• _WHAT THE TASK REQUIRES_: Lay out every line of the records below as a numbered list, skipping blank lines. Leave the pictures out of your answer.

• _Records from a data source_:
______

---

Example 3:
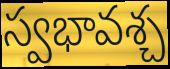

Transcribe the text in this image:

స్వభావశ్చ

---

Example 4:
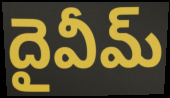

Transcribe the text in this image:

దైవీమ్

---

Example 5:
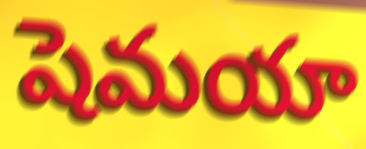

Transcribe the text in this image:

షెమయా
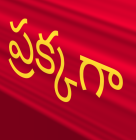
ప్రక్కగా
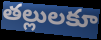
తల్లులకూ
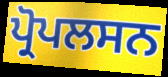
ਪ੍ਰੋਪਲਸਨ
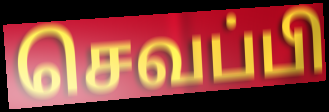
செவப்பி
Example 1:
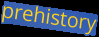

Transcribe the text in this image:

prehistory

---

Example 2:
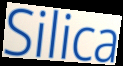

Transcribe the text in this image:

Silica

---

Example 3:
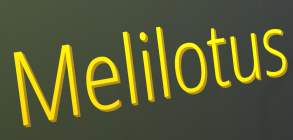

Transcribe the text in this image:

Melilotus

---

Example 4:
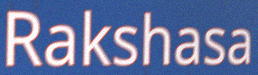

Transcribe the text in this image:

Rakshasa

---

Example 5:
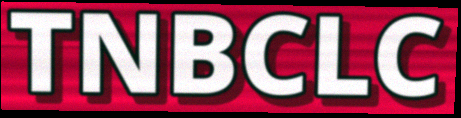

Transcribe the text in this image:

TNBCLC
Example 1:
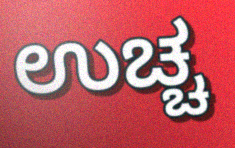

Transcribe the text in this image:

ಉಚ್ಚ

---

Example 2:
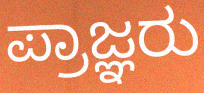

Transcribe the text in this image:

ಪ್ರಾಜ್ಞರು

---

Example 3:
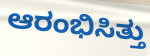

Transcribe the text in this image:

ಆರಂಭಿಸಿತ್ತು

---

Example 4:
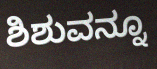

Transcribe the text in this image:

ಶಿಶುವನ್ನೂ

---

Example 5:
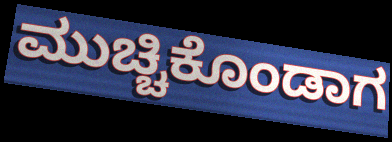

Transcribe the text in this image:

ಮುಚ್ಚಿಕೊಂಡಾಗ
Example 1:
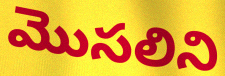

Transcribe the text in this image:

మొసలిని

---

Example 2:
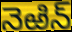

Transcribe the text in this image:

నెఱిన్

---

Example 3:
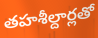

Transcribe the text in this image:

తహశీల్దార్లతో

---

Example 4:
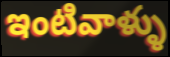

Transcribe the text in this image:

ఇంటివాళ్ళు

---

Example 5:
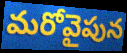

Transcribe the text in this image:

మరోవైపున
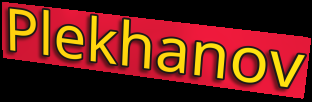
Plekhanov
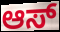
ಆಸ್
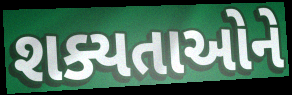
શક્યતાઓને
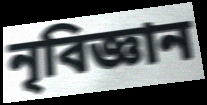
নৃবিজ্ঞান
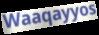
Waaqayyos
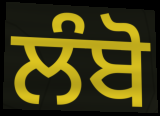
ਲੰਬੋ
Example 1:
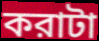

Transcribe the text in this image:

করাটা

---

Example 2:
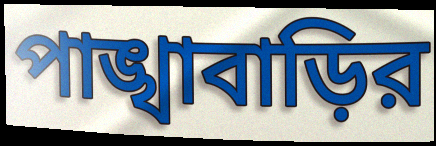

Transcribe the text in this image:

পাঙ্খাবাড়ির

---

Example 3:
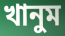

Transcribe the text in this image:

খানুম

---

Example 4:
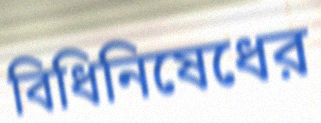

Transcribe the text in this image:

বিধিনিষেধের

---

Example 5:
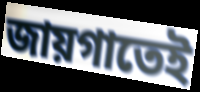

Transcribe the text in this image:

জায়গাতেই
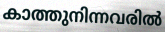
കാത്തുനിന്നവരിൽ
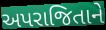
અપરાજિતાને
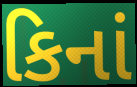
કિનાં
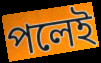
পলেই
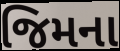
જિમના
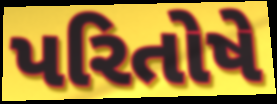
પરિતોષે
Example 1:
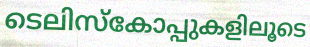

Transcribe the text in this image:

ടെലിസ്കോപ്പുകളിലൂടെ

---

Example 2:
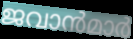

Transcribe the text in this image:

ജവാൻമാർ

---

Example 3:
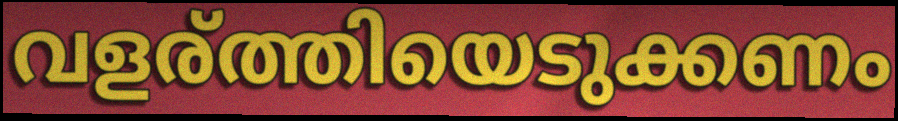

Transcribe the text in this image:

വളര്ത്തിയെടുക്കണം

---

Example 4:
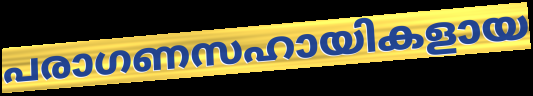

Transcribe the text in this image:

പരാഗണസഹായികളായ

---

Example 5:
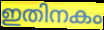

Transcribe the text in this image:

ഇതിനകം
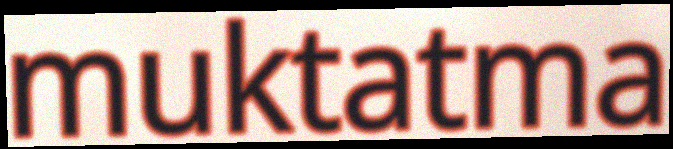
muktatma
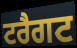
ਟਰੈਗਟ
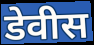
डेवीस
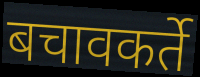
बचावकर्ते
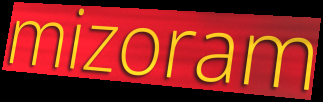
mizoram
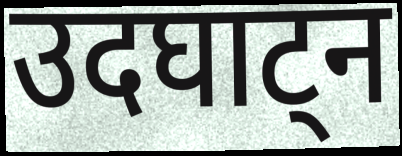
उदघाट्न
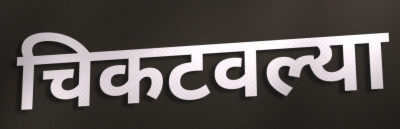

______

• _RESPONSE TO THIS TASK_:
1. ---
2. Example 3:
3. Transcribe the text in this image:
4. స్వభావశ్చ
5. ---
6. Example 4:
7. Transcribe the text in this image:
8. దైవీమ్
9. ---
10. Example 5:
11. Transcribe the text in this image:
12. షెమయా
13. ప్రక్కగా
14. తల్లులకూ
15. ਪ੍ਰੋਪਲਸਨ
16. செவப்பி
17. Example 1:
18. Transcribe the text in this image:
19. prehistory
20. ---
21. Example 2:
22. Transcribe the text in this image:
23. Silica
24. ---
25. Example 3:
26. Transcribe the text in this image:
27. Melilotus
28. ---
29. Example 4:
30. Transcribe the text in this image:
31. Rakshasa
32. ---
33. Example 5:
34. Transcribe the text in this image:
35. TNBCLC
36. Example 1:
37. Transcribe the text in this image:
38. ಉಚ್ಚ
39. ---
40. Example 2:
41. Transcribe the text in this image:
42. ಪ್ರಾಜ್ಞರು
43. ---
44. Example 3:
45. Transcribe the text in this image:
46. ಆರಂಭಿಸಿತ್ತು
47. ---
48. Example 4:
49. Transcribe the text in this image:
50. ಶಿಶುವನ್ನೂ
51. ---
52. Example 5:
53. Transcribe the text in this image:
54. ಮುಚ್ಚಿಕೊಂಡಾಗ
55. Example 1:
56. Transcribe the text in this image:
57. మొసలిని
58. ---
59. Example 2:
60. Transcribe the text in this image:
61. నెఱిన్
62. ---
63. Example 3:
64. Transcribe the text in this image:
65. తహశీల్దార్లతో
66. ---
67. Example 4:
68. Transcribe the text in this image:
69. ఇంటివాళ్ళు
70. ---
71. Example 5:
72. Transcribe the text in this image:
73. మరోవైపున
74. Plekhanov
75. ಆಸ್
76. શક્યતાઓને
77. নৃবিজ্ঞান
78. Waaqayyos
79. ਲੰਬੋ
80. Example 1:
81. Transcribe the text in this image:
82. করাটা
83. ---
84. Example 2:
85. Transcribe the text in this image:
86. পাঙ্খাবাড়ির
87. ---
88. Example 3:
89. Transcribe the text in this image:
90. খানুম
91. ---
92. Example 4:
93. Transcribe the text in this image:
94. বিধিনিষেধের
95. ---
96. Example 5:
97. Transcribe the text in this image:
98. জায়গাতেই
99. കാത്തുനിന്നവരിൽ
100. અપરાજિતાને
101. કિનાં
102. পলেই
103. જિમના
104. પરિતોષે
105. Example 1:
106. Transcribe the text in this image:
107. ടെലിസ്കോപ്പുകളിലൂടെ
108. ---
109. Example 2:
110. Transcribe the text in this image:
111. ജവാൻമാർ
112. ---
113. Example 3:
114. Transcribe the text in this image:
115. വളര്ത്തിയെടുക്കണം
116. ---
117. Example 4:
118. Transcribe the text in this image:
119. പരാഗണസഹായികളായ
120. ---
121. Example 5:
122. Transcribe the text in this image:
123. ഇതിനകം
124. muktatma
125. ਟਰੈਗਟ
126. डेवीस
127. बचावकर्ते
128. mizoram
129. उदघाट्न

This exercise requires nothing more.